The research team assessed contamination levels of metals in private wells and analyzed differences in water quality and well stewardship among demographic groups. More than 67% of wells tested in the study exceeded a federal or state drinking water standard. Researchers also found white, affluent households had 10 times greater odds of testing their wells and four times greater odds of treating their water than low-income, Black, Indigenous and other People of Color (BIPOC) households.

This lack of testing and treatment may lead to low-income, BIPOC households experiencing a disproportionate burden of exposure to dangerous contaminants. Over time, consuming contaminated water can harm health and has been associated with cancer, cardiovascular disease, preeclampsia, neurological disorders, elevated blood lead levels and higher instances of waterborne illness.

The team focused their study on regions impacted by the 2018 Hurricanes Florence and Michael and began sampling after the storms in Robeson, Northampton, Chatham and New Hanover counties. With the widespread flooding that accompanied the hurricanes, many communities were concerned about coal ash and other waste contaminating their water supplies.

Enlisting the help of community-based organizations and neighborhood leaders, the research team employed Community Engaged Research (CEnR) Strategies to improve recruitment of participants in Environmental Justice (EJ) communities—those communities who experience disproportionate levels of pollution.

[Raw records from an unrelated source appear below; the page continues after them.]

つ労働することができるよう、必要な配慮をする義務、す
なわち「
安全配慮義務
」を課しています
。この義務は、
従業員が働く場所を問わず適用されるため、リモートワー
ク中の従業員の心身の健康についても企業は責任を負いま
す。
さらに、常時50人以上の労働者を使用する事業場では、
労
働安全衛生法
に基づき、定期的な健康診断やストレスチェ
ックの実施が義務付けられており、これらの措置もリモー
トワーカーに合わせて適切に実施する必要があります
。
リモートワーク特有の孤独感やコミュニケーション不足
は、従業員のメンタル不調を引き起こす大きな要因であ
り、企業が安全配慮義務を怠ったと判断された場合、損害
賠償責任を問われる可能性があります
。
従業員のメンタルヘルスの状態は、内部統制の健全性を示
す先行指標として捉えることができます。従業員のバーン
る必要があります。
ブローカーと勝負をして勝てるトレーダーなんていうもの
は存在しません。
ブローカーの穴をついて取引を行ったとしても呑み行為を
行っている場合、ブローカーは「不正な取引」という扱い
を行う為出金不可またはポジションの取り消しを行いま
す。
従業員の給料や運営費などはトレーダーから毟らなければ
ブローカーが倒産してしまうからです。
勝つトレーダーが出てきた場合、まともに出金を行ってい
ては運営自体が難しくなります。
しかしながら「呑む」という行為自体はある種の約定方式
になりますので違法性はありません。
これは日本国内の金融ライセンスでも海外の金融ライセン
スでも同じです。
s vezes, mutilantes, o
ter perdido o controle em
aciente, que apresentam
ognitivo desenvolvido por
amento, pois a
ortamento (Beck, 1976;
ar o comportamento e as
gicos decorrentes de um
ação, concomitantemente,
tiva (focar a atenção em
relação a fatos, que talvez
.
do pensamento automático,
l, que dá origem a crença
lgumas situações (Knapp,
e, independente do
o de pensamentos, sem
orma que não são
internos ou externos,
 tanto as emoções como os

CEnR strategies are collaborative and involve community members in all stages of the research process, which helps establish a mutual trust between researchers and the people. Report back of research results, another hallmark of CEnR, ensures that researchers share the results with study participants. This approach helps the participants better understand results and can inform subsequent action to protect health while also strengthening trust between the community and researchers.

“In working with N.C. communities to address well water quality, our overarching goal is to prevent or reduce exposure to contaminants,” said Kathleen Gray, a coauthor of the study and research associate professor in the UNC institute for the Environment. “These results suggest a need for strategic efforts to increase well testing and improve treatment efforts in communities that rely on private wells for drinking water.”

“Without engaging EJ communities, research into private wells will continue to exclude the most marginalized, underserved populations,” added George. “We hope our findings can inform efforts to direct policy interventions and community resources where they are needed most.”

About the UNC Institute for the Environment

The UNC Institute for the Environment (IE) develops multidisciplinary collaborations to understand major environmental issues and engage myriad academic disciplines, public and private partners, and an informed and committed community. Through IE’s air and water research centers, its community engagement and sustainability initiatives, and field sites and experiential education programs, the IE provides interdisciplinary forums for faculty, students and community partners to meet pressing environmental challenges.  

Andrew George is a community engagement coordinator in the Center for Public Engagement within the UNC Institute for the Environment. He also co-leads community engagement efforts in the UNC Superfund Research Program (SRP).  

Kathleen Gray is a research associate professor and director of the Center for Public Engagement with Science in the UNC Institute for the Environment. She also leads community engagement efforts in the UNC Superfund Research Program (SRP).